TRY IT: Look in the material below for the line with "(4.3.7) | 20 Marks |" and the line with "Please see the", then set down exactly those two lines and all lines between, nothing more.

TASK INPUT:
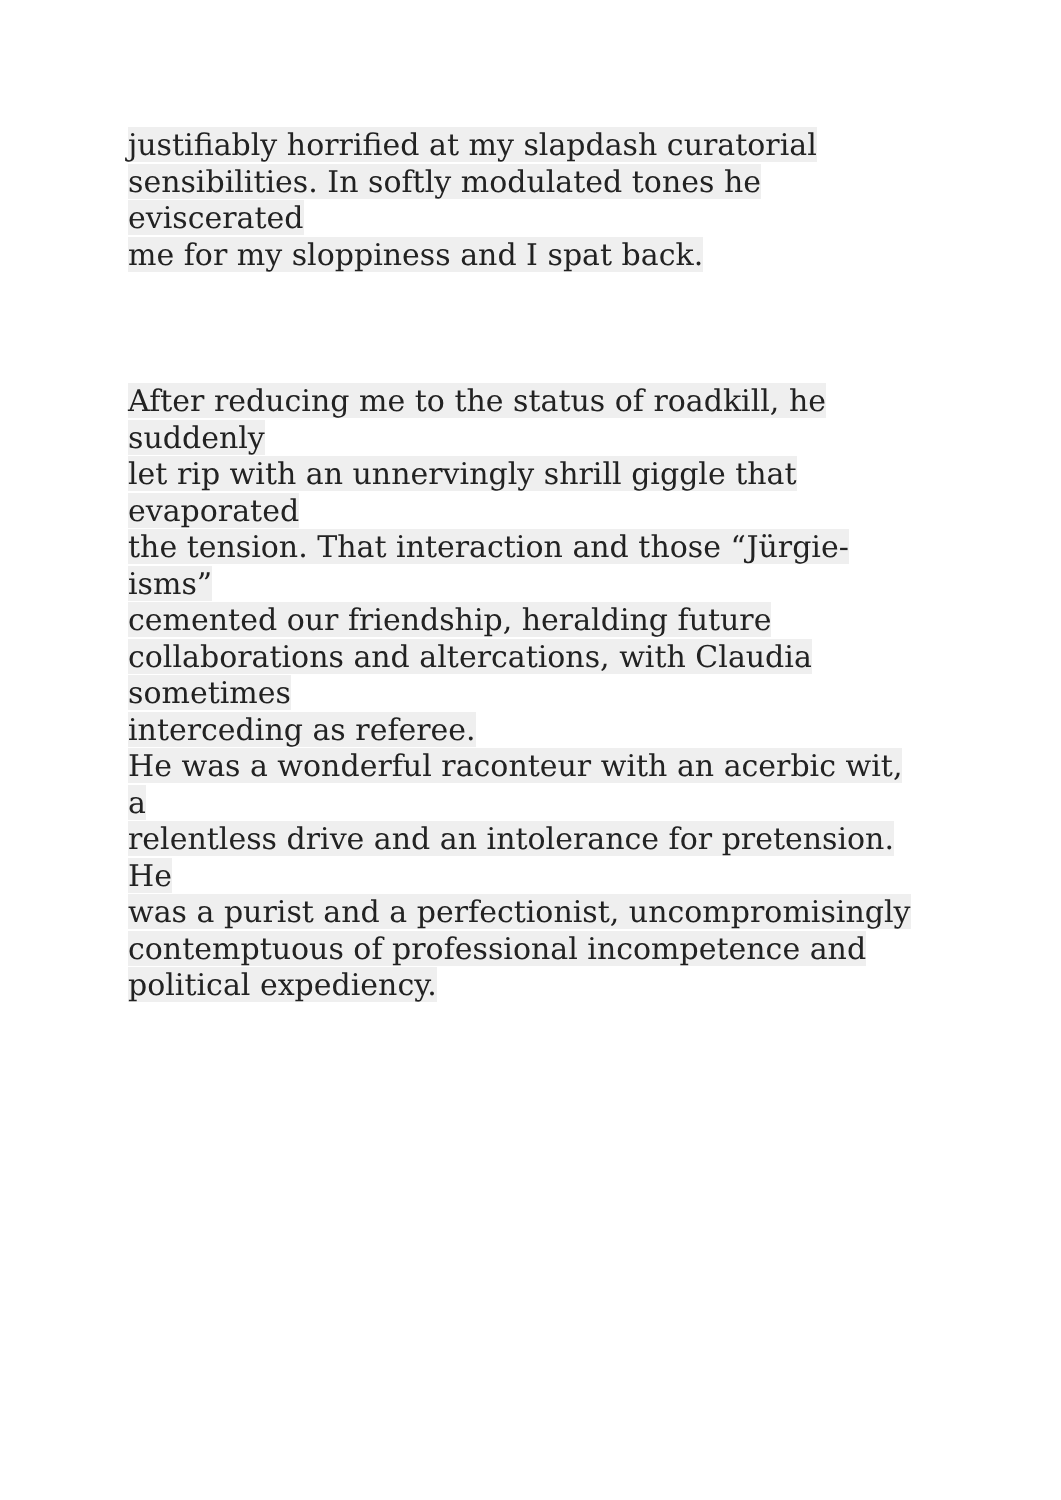justifiably horrified at my slapdash curatorial
sensibilities. In softly modulated tones he eviscerated
me for my sloppiness and I spat back.
After reducing me to the status of roadkill, he suddenly
let rip with an unnervingly shrill giggle that evaporated
the tension. That interaction and those “Jürgie-isms”
cemented our friendship, heralding future
collaborations and altercations, with Claudia sometimes
interceding as referee.
He was a wonderful raconteur with an acerbic wit, a
relentless drive and an intolerance for pretension. He
was a purist and a perfectionist, uncompromisingly
contemptuous of professional incompetence and
political expediency.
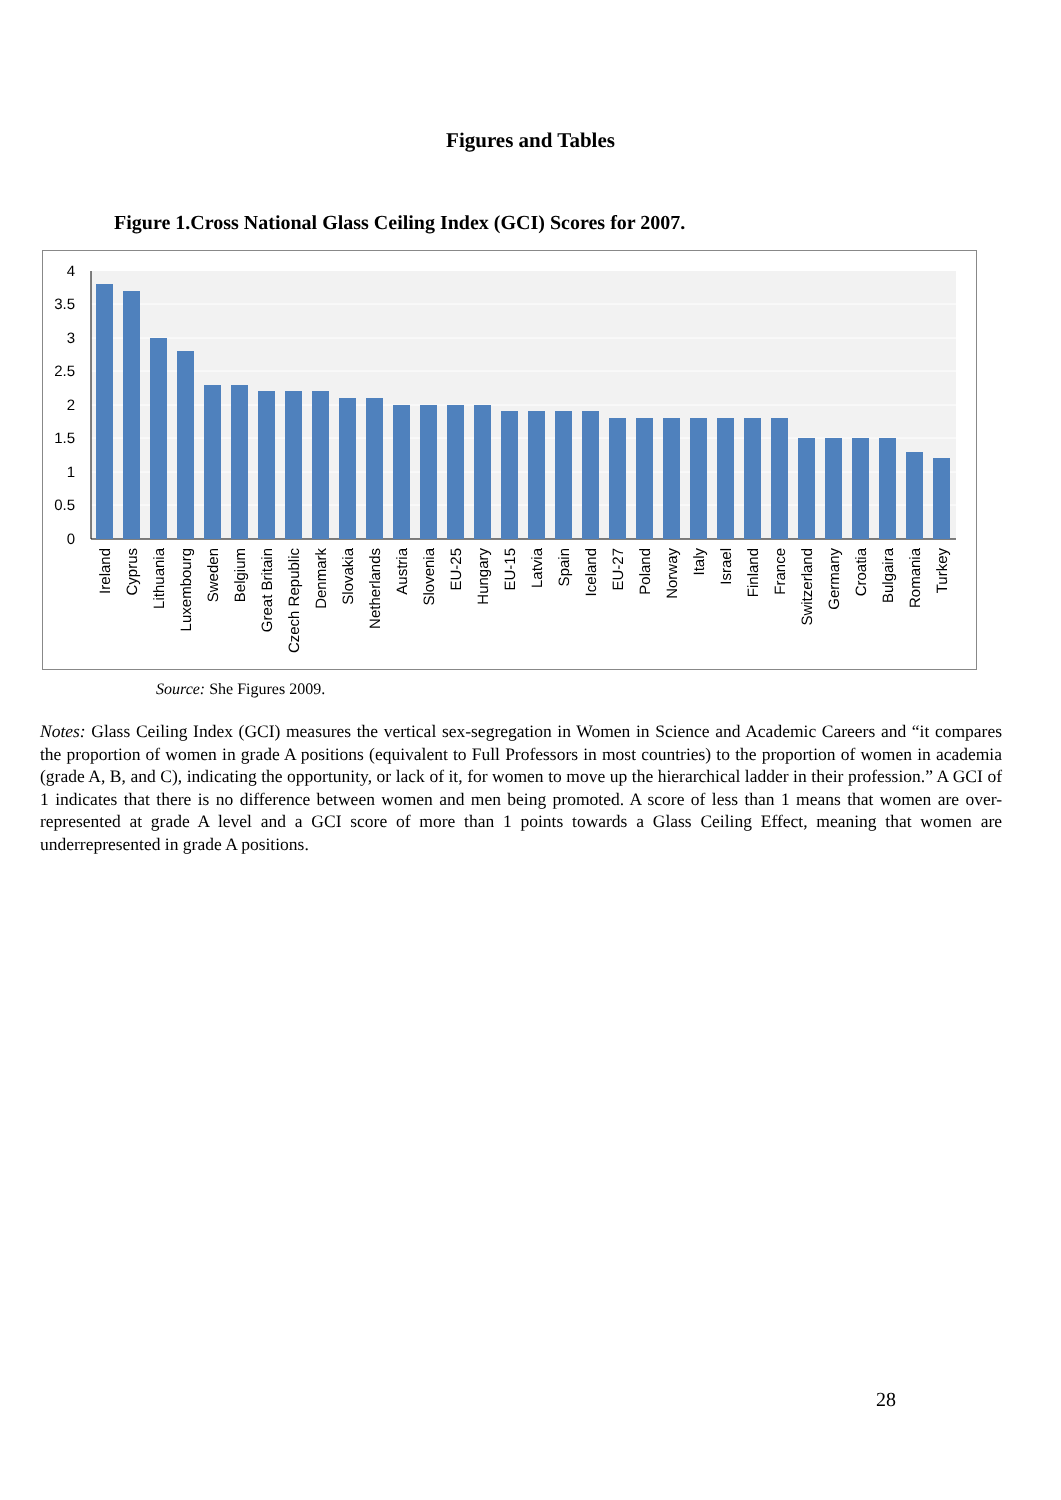Figures and Tables
Figure 1.Cross National Glass Ceiling Index (GCI) Scores for 2007.
4
3.5
3
2.5
2
1.5
1
0.5
0
Ireland
Cyprus
Lithuania
Luxembourg
Sweden
Belgium
Great Britain
Czech Republic
Denmark
Slovakia
Netherlands
Austria
Slovenia
EU-25
Hungary
EU-15
Latvia
Spain
Iceland
EU-27
Poland
Norway
Italy
Israel
Finland
France
Switzerland
Germany
Croatia
Bulgaira
Romania
Turkey
Source: She Figures 2009.
Notes: Glass Ceiling Index (GCI) measures the vertical sex-segregation in Women in Science and Academic Careers and “it compares the proportion of women in grade A positions (equivalent to Full Professors in most countries) to the proportion of women in academia (grade A, B, and C), indicating the opportunity, or lack of it, for women to move up the hierarchical ladder in their profession.” A GCI of 1 indicates that there is no difference between women and men being promoted. A score of less than 1 means that women are over-represented at grade A level and a GCI score of more than 1 points towards a Glass Ceiling Effect, meaning that women are underrepresented in grade A positions.
28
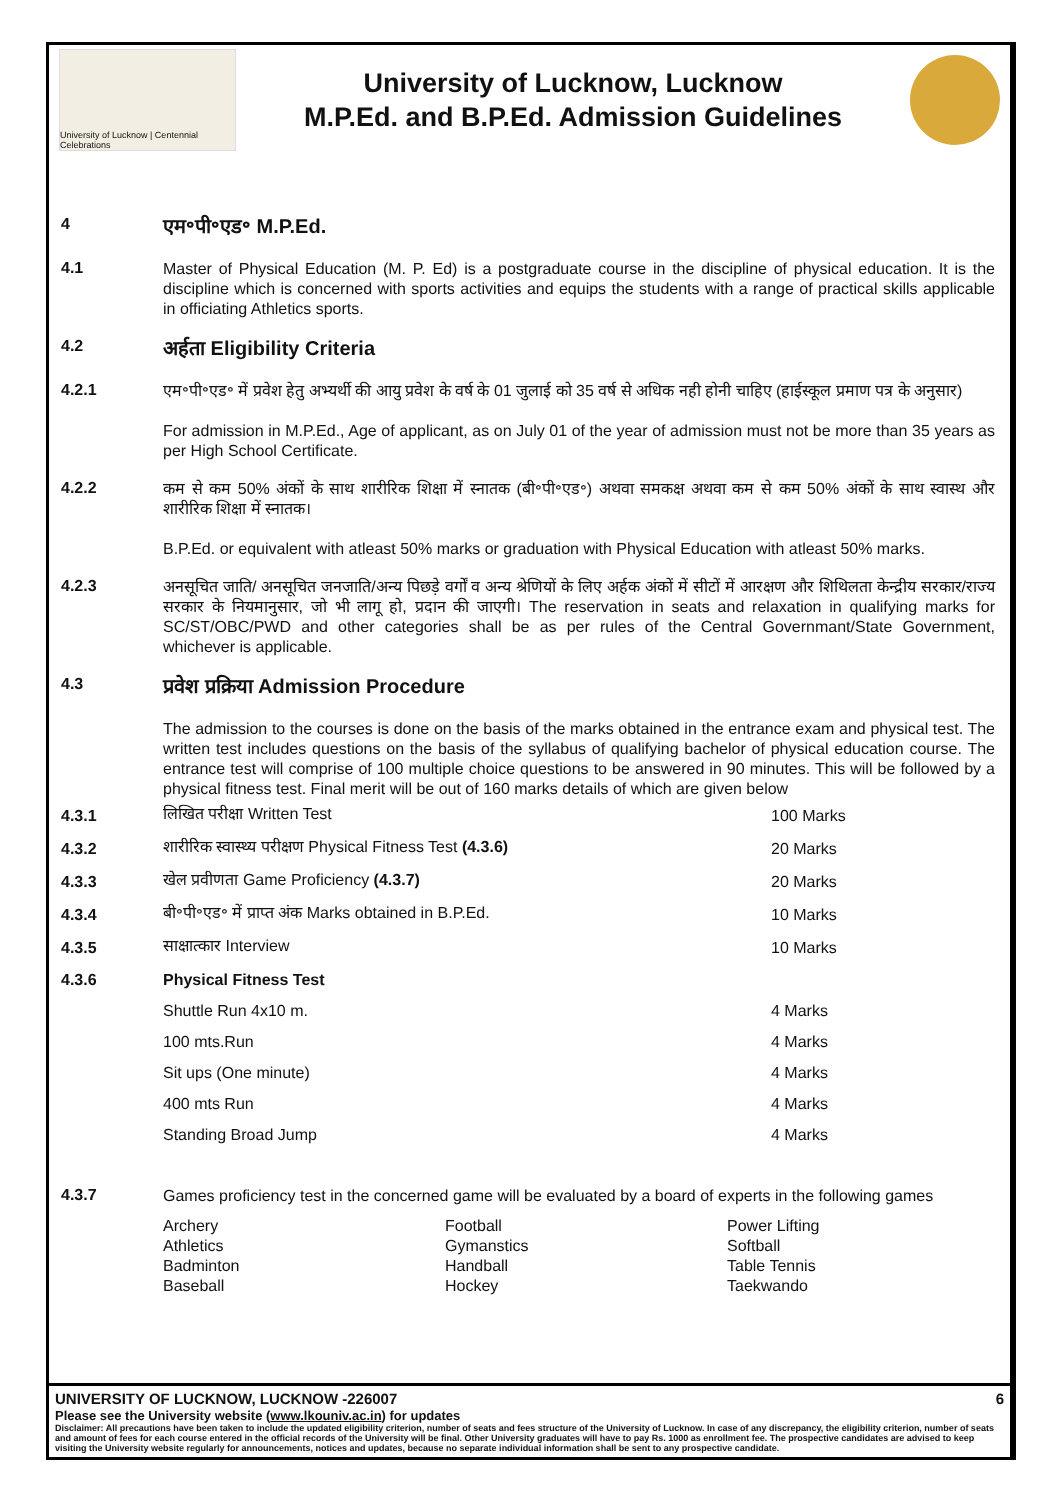University of Lucknow | Centennial Celebrations
University of Lucknow, Lucknow
M.P.Ed. and B.P.Ed. Admission Guidelines
4
एम॰पी॰एड॰ M.P.Ed.
4.1
Master of Physical Education (M. P. Ed) is a postgraduate course in the discipline of physical education. It is the discipline which is concerned with sports activities and equips the students with a range of practical skills applicable in officiating Athletics sports.
4.2
अर्हता Eligibility Criteria
4.2.1
एम॰पी॰एड॰ में प्रवेश हेतु अभ्यर्थी की आयु प्रवेश के वर्ष के 01 जुलाई को 35 वर्ष से अधिक नही होनी चाहिए (हाईस्कूल प्रमाण पत्र के अनुसार)
For admission in M.P.Ed., Age of applicant, as on July 01 of the year of admission must not be more than 35 years as per High School Certificate.
4.2.2
कम से कम 50% अंकों के साथ शारीरिक शिक्षा में स्नातक (बी॰पी॰एड॰) अथवा समकक्ष अथवा कम से कम 50% अंकों के साथ स्वास्थ और शारीरिक शिक्षा में स्नातक।
B.P.Ed. or equivalent with atleast 50% marks or graduation with Physical Education with atleast 50% marks.
4.2.3
अनसूचित जाति/ अनसूचित जनजाति/अन्य पिछड़े वर्गों व अन्य श्रेणियों के लिए अर्हक अंकों में सीटों में आरक्षण और शिथिलता केन्द्रीय सरकार/राज्य सरकार के नियमानुसार, जो भी लागू हो, प्रदान की जाएगी। The reservation in seats and relaxation in qualifying marks for SC/ST/OBC/PWD and other categories shall be as per rules of the Central Governmant/State Government, whichever is applicable.
4.3
प्रवेश प्रक्रिया Admission Procedure
The admission to the courses is done on the basis of the marks obtained in the entrance exam and physical test. The written test includes questions on the basis of the syllabus of qualifying bachelor of physical education course. The entrance test will comprise of 100 multiple choice questions to be answered in 90 minutes. This will be followed by a physical fitness test. Final merit will be out of 160 marks details of which are given below
| 4.3.1 | लिखित परीक्षा Written Test | 100 Marks |
| 4.3.2 | शारीरिक स्वास्थ्य परीक्षण Physical Fitness Test (4.3.6) | 20 Marks |
| 4.3.3 | खेल प्रवीणता Game Proficiency (4.3.7) | 20 Marks |
| 4.3.4 | बी॰पी॰एड॰ में प्राप्त अंक Marks obtained in B.P.Ed. | 10 Marks |
| 4.3.5 | साक्षात्कार Interview | 10 Marks |
| 4.3.6 | Physical Fitness Test | |
| | Shuttle Run 4x10 m. | 4 Marks |
| | 100 mts.Run | 4 Marks |
| | Sit ups (One minute) | 4 Marks |
| | 400 mts Run | 4 Marks |
| | Standing Broad Jump | 4 Marks |
4.3.7
Games proficiency test in the concerned game will be evaluated by a board of experts in the following games
Archery
Football
Power Lifting
Athletics
Gymanstics
Softball
Badminton
Handball
Table Tennis
Baseball
Hockey
Taekwando
UNIVERSITY OF LUCKNOW, LUCKNOW -226007 6
Please see the University website (www.lkouniv.ac.in) for updates
Disclaimer: All precautions have been taken to include the updated eligibility criterion, number of seats and fees structure of the University of Lucknow. In case of any discrepancy, the eligibility criterion, number of seats and amount of fees for each course entered in the official records of the University will be final. Other University graduates will have to pay Rs. 1000 as enrollment fee. The prospective candidates are advised to keep visiting the University website regularly for announcements, notices and updates, because no separate individual information shall be sent to any prospective candidate.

EXERCISE ANSWER:
| 4.3.3 | खेल प्रवीणता Game Proficiency (4.3.7) | 20 Marks |
| 4.3.4 | बी॰पी॰एड॰ में प्राप्त अंक Marks obtained in B.P.Ed. | 10 Marks |
| 4.3.5 | साक्षात्कार Interview | 10 Marks |
| 4.3.6 | Physical Fitness Test | |
| | Shuttle Run 4x10 m. | 4 Marks |
| | 100 mts.Run | 4 Marks |
| | Sit ups (One minute) | 4 Marks |
| | 400 mts Run | 4 Marks |
| | Standing Broad Jump | 4 Marks |
4.3.7
Games proficiency test in the concerned game will be evaluated by a board of experts in the following games
Archery
Football
Power Lifting
Athletics
Gymanstics
Softball
Badminton
Handball
Table Tennis
Baseball
Hockey
Taekwando
UNIVERSITY OF LUCKNOW, LUCKNOW -226007 6
Please see the University website (www.lkouniv.ac.in) for updates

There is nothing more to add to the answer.